If we bridge these channels and offer one solution across the board, it translates into choices for the guest: Do they want to check in using a kiosk or a mobile app, or would they rather have a high-touch experience and come to the front desk, or perhaps complete the process in the room? All this requires the use of a single platform, and the underlying technology centers on tokenization and the ability of the payments company to take that payment and offer a host of solutions that allow freedom of choice. Also, I believe COVID has demonstrated that, even though you might have luxury properties that aim to offer a high-touch experience, there’s always a subset of guests who would like to have the option of a low-touch experience as well. I’d say that giving them that freedom of choice is almost a necessary step at this point.
Can combining unified commerce and the often-idealized concept of the single guest profile empower a hospitality business?
That’s the dream, it’s really where we want to get to, and we are closer to it than we think. Hotels are doing a much better job of accruing and getting material insights from the data that they have, but as I said, there are some missing elements. This is where supplementing that data with some of the payment data I’ve been referring to can help to achieve that ideal customer profile. Getting the full profile of someone is critical, with information such as how many times have they been there to dine, whether they were on business or leisure, and whether have they stayed with the hotel before or not.
What are some areas that the hospitality industry at large could improve regarding payments?

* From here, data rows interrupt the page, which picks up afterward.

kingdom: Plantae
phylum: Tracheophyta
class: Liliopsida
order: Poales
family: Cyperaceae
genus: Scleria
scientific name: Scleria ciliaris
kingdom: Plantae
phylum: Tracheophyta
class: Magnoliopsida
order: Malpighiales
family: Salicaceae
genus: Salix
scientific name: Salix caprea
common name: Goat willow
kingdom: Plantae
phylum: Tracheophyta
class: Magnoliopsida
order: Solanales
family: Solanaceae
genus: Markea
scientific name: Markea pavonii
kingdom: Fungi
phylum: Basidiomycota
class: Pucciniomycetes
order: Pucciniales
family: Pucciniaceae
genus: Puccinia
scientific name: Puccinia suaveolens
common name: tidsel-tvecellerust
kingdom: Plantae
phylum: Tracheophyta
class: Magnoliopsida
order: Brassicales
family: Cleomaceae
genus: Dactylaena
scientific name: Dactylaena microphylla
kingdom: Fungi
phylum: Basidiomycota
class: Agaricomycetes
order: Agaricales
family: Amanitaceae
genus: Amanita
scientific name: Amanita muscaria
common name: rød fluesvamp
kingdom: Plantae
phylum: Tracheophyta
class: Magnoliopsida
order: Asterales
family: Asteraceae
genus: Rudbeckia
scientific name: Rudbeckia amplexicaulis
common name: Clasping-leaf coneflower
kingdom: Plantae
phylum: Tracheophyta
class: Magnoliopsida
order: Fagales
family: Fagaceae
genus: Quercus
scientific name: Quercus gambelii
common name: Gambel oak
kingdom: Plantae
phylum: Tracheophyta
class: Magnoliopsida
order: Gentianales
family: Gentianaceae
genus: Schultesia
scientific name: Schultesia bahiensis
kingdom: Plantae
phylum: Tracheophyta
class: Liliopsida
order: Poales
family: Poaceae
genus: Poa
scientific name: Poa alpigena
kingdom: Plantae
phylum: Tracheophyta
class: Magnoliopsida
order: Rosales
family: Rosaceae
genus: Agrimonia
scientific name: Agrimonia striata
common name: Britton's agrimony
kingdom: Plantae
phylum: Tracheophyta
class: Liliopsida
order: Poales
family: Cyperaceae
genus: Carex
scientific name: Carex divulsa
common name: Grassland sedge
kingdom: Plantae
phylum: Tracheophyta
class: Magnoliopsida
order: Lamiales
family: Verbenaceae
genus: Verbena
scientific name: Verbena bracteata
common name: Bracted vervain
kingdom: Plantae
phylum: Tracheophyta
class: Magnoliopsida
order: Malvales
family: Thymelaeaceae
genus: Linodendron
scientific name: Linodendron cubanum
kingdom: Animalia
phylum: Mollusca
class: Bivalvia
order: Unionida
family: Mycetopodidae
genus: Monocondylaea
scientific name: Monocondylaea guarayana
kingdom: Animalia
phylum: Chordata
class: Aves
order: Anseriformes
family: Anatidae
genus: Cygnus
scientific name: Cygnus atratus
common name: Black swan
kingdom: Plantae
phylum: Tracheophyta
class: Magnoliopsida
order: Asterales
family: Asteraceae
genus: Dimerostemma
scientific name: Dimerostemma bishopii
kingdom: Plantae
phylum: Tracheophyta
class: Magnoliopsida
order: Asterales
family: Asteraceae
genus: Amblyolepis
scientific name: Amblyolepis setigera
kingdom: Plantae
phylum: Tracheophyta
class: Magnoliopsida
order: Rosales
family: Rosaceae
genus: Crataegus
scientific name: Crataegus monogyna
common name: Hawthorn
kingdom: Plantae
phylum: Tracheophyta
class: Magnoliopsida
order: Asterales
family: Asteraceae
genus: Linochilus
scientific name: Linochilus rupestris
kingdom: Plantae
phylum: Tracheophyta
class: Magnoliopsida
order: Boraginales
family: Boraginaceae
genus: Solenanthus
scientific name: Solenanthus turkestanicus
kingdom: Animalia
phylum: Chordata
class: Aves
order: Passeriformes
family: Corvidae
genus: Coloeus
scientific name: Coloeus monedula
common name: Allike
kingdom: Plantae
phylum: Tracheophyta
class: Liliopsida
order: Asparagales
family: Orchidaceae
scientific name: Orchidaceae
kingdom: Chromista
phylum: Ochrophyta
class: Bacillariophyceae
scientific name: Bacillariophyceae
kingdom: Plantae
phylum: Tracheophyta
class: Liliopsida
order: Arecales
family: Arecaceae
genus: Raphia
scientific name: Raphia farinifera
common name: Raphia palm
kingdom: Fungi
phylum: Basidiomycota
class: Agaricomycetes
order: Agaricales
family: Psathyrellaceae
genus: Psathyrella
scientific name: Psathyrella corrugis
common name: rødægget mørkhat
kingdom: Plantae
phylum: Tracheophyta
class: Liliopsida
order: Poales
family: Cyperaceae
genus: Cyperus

If I was opening a hotel, I’d want to have the freedom of choosing the best-in-class products for each of the technology touchpoints, while still keeping consistent with payments across the hotel’s systems. By doing that, not only would it be possible to offer a seamless transition for guests, but the finance teams will also be very happy to deal with only one provider for reconciliation and settlement, which is nice.
However, it’s important to keep in mind the level of risk this exposure to multiple channels can present, what with credit card fraud and data breaches that the hospitality industry is exposed to, maybe even more so than other industries. Therefore, it is imperative to have a good provider, one that can manage these risks and take some of that responsibility.
But ultimately there needs to be an improvement in the understanding of payments and the impact it can have to drive automation and guest experiences. As we’ve discussed today, if hotels involve more stakeholders in their payments strategy, it will be a very positive step in the right direction.